Saudi women get voting right

September 25, 2011 11:18 pm | Updated 11:18 pm IST - RIYADH:

Saudi King Abdullah in Riyadh on Sunday. Photo: AFP

Saudi King Abdullah in Riyadh on Sunday. Photo: AFP

Saudi King Abdullah announced on Sunday that the nation's women would gain the right to vote and run as candidates in local elections to be held in 2015 in a major advancement for the rights of women in the deeply conservative Muslim kingdom.

In an annual speech before his advisory assembly, or Shura Council, the Saudi monarch said he ordered the step after consulting the nation's top religious clerics, whose advice carries great weight in the kingdom.

“We refuse to marginalise the role of women in Saudi society and in every aspect, within the rules of Sharia,” said King Abdullah, referring to the Islamic law that governs many aspects of life in the kingdom.

The right to vote is by far the biggest change introduced by King Abdullah, considered a reformer, since he became the de facto ruler in 1995 during the illness of King Fahd. King Abdullah formally ascended to the throne upon Fahd's death in August 2005.

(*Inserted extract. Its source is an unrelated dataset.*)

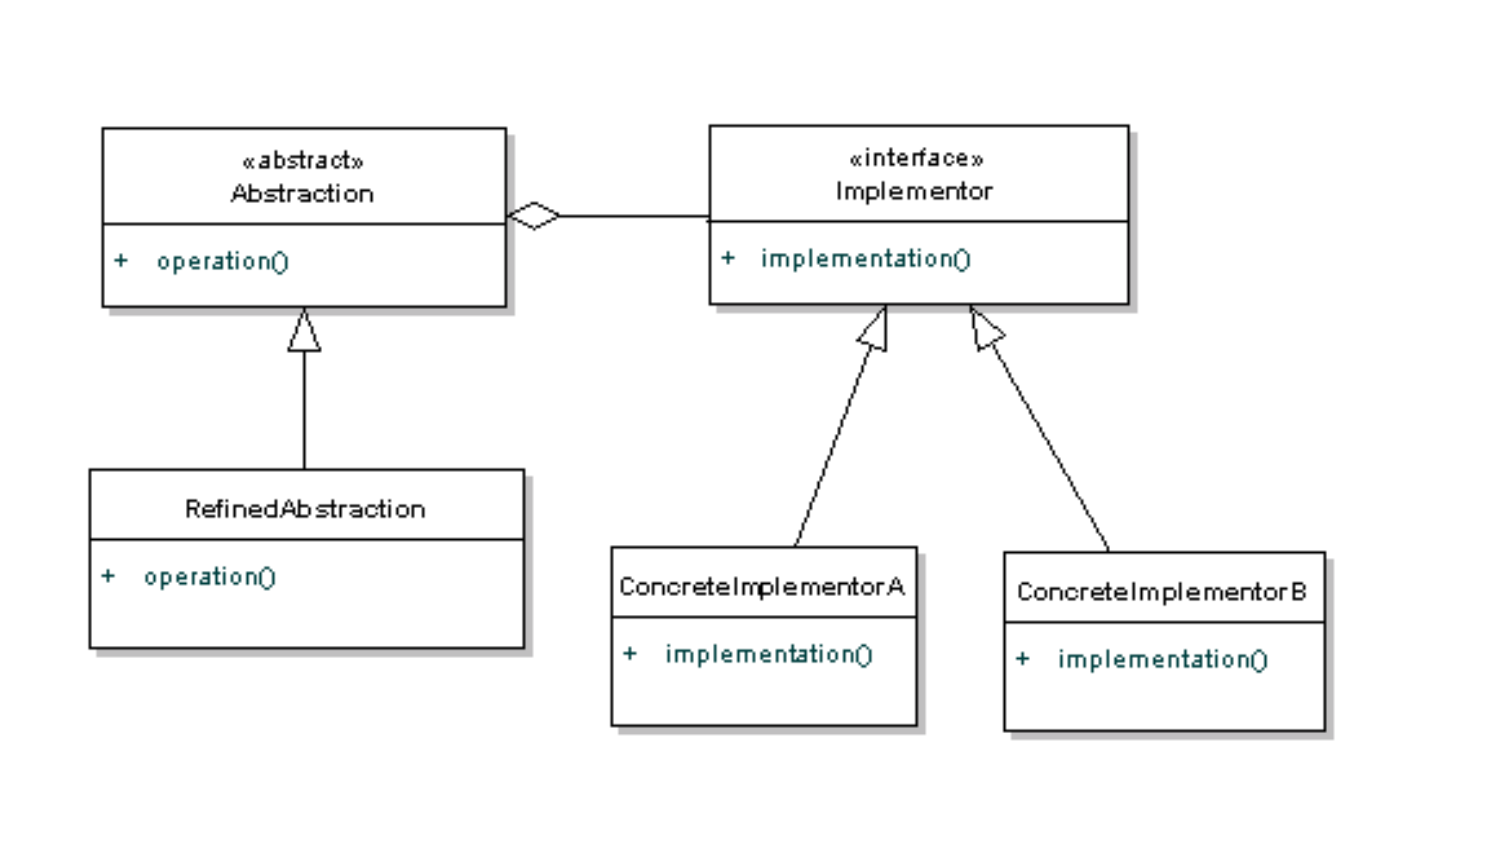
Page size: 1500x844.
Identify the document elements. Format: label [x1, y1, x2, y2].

The kingdom's great oil wealth and generous handouts to citizens have largely insulated it from the unrest sweeping the Arab world. But the King has taken steps to quiet rumblings of discontent that largely centred on the eastern oil- producing region populated by the Shia Muslim minority.

Jobs, services

Mindful of the unrest, which reached Saudi Arabia's doorstep with street protests and a deadly crackdown in neighbouring Bahrain, King Abdullah pledged roughly $93 billion in financial support to boost jobs and services for Saudis in March.

Seizing on the season of protest in the Arab world, women's groups have also staged public defiance of the kingdom's ban on female driving. Authorities went relatively easy on the women, who took to the roads earlier this year and gained worldwide attention through social media. King Abdullah said the changes announced on Sunday would also allow women to be appointed to the Shura Council, the advisory body selected by the King that is currently all-male.